There’s nothing on the earphones themselves to indicate battery charge level, but you can see it on your connected device. The little vertical battery icon to the right of the Bluetooth icon shows the charge in the PUMP headphones. You won’t have to worry about the battery dying right in the middle of a workout if you use this icon as a guide for recharging the PUMPS.
The BlueAnt PUMPs also function as a Bluetooth headset for calls. BlueAnt has a lot of FAQs about using them in this manner. They do not support voice commands for answering calls, nor do they announce the caller’s identity. You also cannot redial a number through the PUMPs. You should be able to answer an incoming call with a single press of the power button, press twice to reject the call, or press once to end an active call. A double press should activate your phone’s voice control functions. I say “it should” because not all of these features worked when the BlueAnt PUMPs were connected to my iPhone 6 Plus. I could do a double tap (when no call was active), and Siri would start right up. Of course, I could hear what Siri was saying through the earphones, but I had to see the iPhone’s screen to read her results. I couldn’t use a tap to answer nor end calls and a double tap didn’t reject a call. I had to slide-to-answer on the phone itself, and then I had to use the phone’s screen to select BlueAnt as my audio source – every time I got a call. Of course, I had some warning that a call was coming in when I was listening to music, because the music would go silent shortly before the phone started ringing. That would give me time to grab the phone and get ready to swipe and select. I checked the BlueAnt FAQs, and I saw that some phones have to be unlocked before you can initiate their voice command functions. I tried unlocking the iPhone 6 Plus and asking my husband to call me, but that didn’t make it possible for me to answer the call using the button on the BlueAnt earphones. I don’t know if this inability to answer calls is specific to the iPhone 6 or perhaps to iOS 8.
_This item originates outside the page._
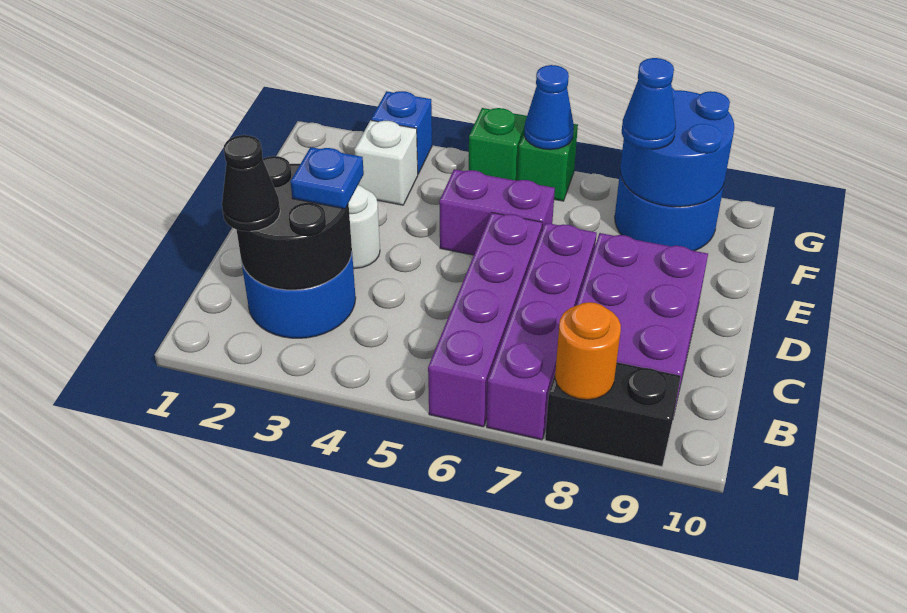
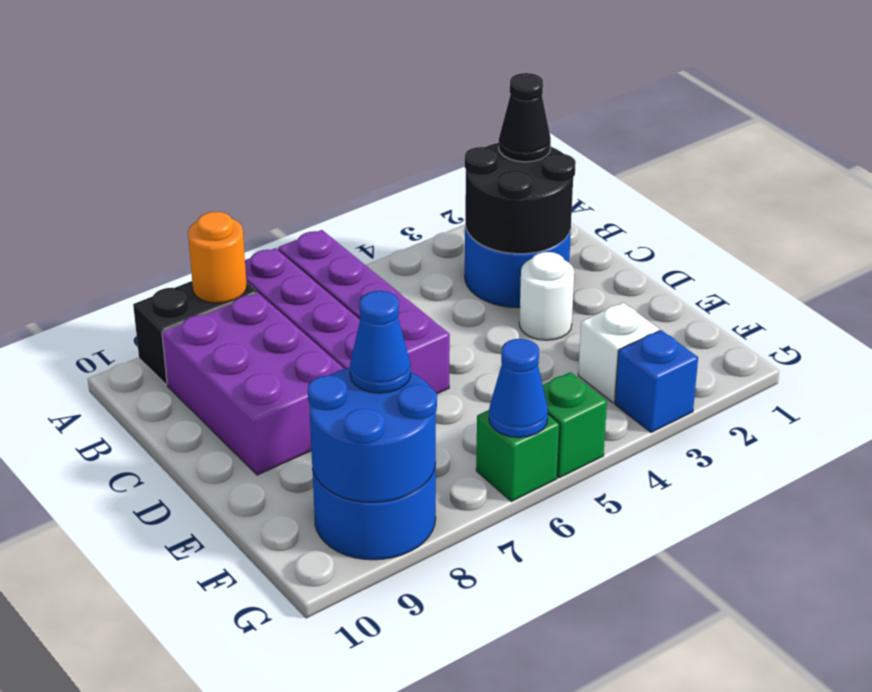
blue 1x1 plate [290,147,364,209] -> none
purple 1x2 brick [439,169,555,255] -> none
In any event, I could eventually answer a call, and I found that the PUMP HD earphones worked well as a Bluetooth headset. My caller sounded clear and was easy to understand. Everyone said I was easy to understand on their end, too. And when my music had been interrupted to take a call, ending the call caused the music to start playing again.
My husband still has an iPhone 5, so I had him pair the BlueAnt PUMPS with his phone. When I called him, he was able to answer and end calls by pressing the power button on the earphones. So it’s apparently not iOS 8 that causes the problem. As a note, both Butch and I utilize lock codes on our phones, and he was able to answer a call whether his phone was in standby or whether it was sitting on the home screen. He was also able to reject a call using a double press of the earphone’s power button. He could initiate Siri using a double press of the power button, with the phone on standby or with it sitting on the home screen.
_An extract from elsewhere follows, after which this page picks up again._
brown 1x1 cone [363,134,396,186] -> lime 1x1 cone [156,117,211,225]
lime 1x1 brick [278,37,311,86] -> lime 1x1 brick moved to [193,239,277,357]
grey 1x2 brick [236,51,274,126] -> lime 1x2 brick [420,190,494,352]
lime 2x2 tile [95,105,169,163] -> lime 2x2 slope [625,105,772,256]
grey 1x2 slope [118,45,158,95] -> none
I don’t have any Android or Windows phones to try them with, so other devices may act completely differently with the PUMPs than my iPhone 6 Plus or Butch’s iPhone 5 do.
The BlueAnt PUMP HD Sportsbuds Waterproof Wireless Headphones sound good for listening to music. They stand up to a lot of water, so you don’t need to worry they’ll be ruined if you get caught in a rain storm or if you have a particularly sweaty workout. You can even use them for music while you shower. They also function well for taking and making phone calls, but you may need to employ some workarounds to answer calls with certain phones.